The third event features guest author Angela Jackson-Brown presenting “The Power of the Spoken Word, a Black History Month Celebration,” at 6 p.m. on Tuesday, Feb. 28. It will be held in the Johnson Atrium of the Napolitan Student Center.

Jackson-Brown is an award-winning writer, poet and playwright who is a member of the graduate faculty of the Naslund-Mann Graduate School of Writing at Spalding University in Louisville, Ky., and in the fall semester of 2022, she joined the creative writing program at Indiana University in Bloomington as an associate professor. She is a graduate of Troy University, Auburn University and the Naslund-Mann Graduate School of Writing at Spalding University. She has published her short fiction, creative nonfiction, and poetry in journals like The Louisville Journal and the Appalachian Review. She is the author of Drinking from a Bitter Cup, House Repairs, When Stars Rain Down and The Light Always Breaks. When Stars Rain Down is a highly acclaimed novel that received a starred review from the Library Journal and glowing reviews from Alabama Public Library, Buzzfeed, Parade Magazine, and Women’s Weekly, just to name a few. It was also named a finalist for the David J. Langum, Sr. Prize in American Historical Fiction. She will read from her work and answer audience questions.

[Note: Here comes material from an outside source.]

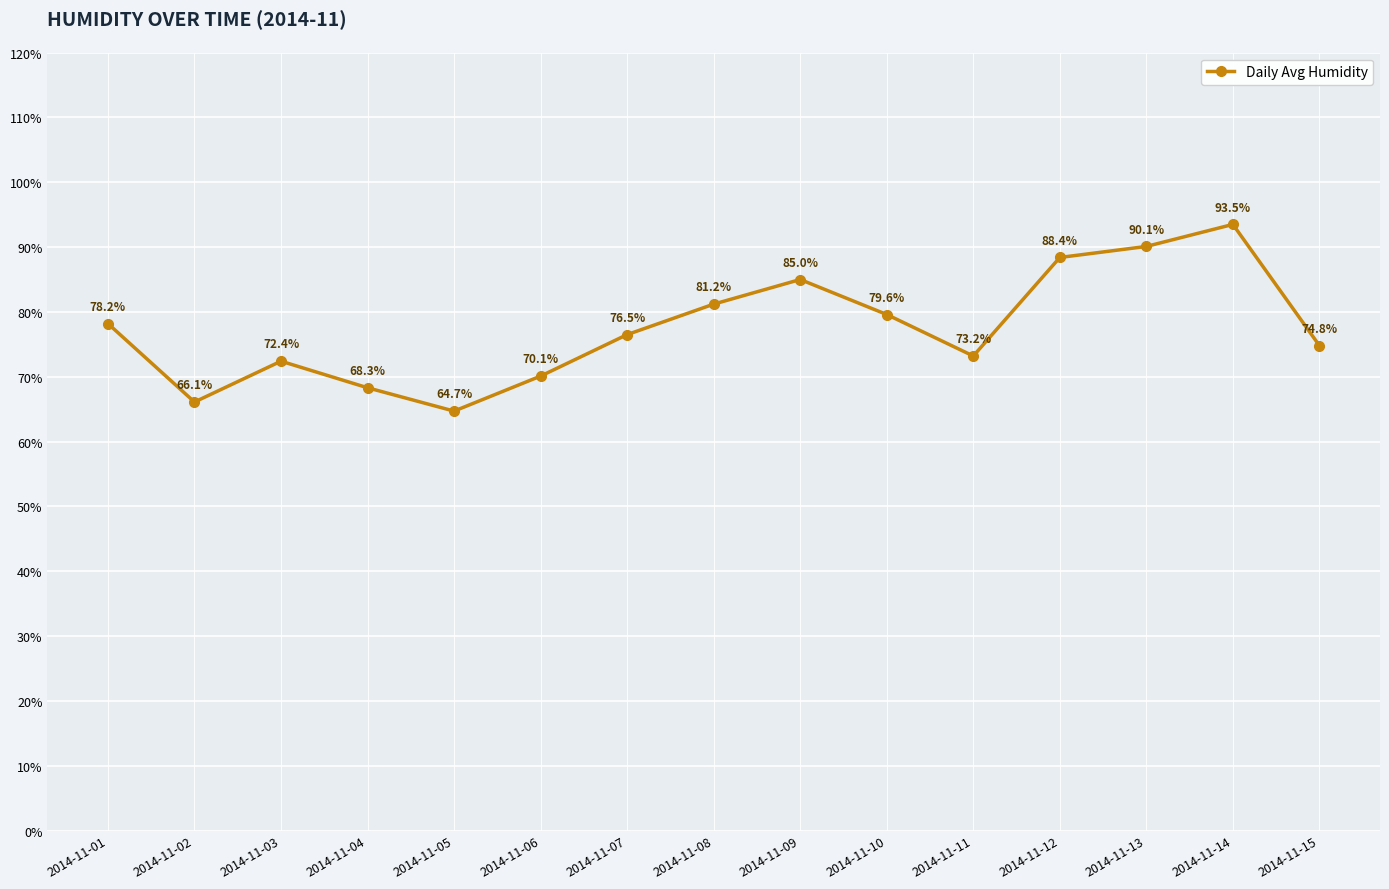

Where is the data nearest to the value 79?

2014-11-10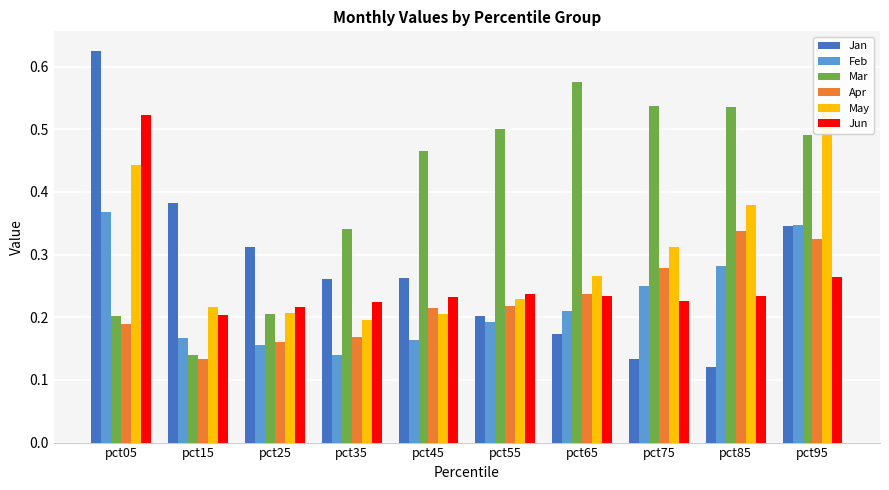

Rank the series by their maximum value, from highest to lowest.

Jan, Mar, May, Jun, Feb, Apr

This event is co-hosted by the Franklin College Center for Diversity and the Carlson-Stauffer Visiting Writers Series. Funding is provided by the Eugene and Marilyn Glick Indiana Authors Awards, powered by Indiana Humanities, as well as the Carlson-Stauffer Visiting Writers Series. 

Maegan Pollonais, Ph.D., director of the Center for Diversity and Inclusion, shares, “I think it is important for people to know their history, and Black history is American history. It is part of our identity, and it should be acknowledged. I think that history can be a roadmap to the future, because we are always at risk of history replaying itself.”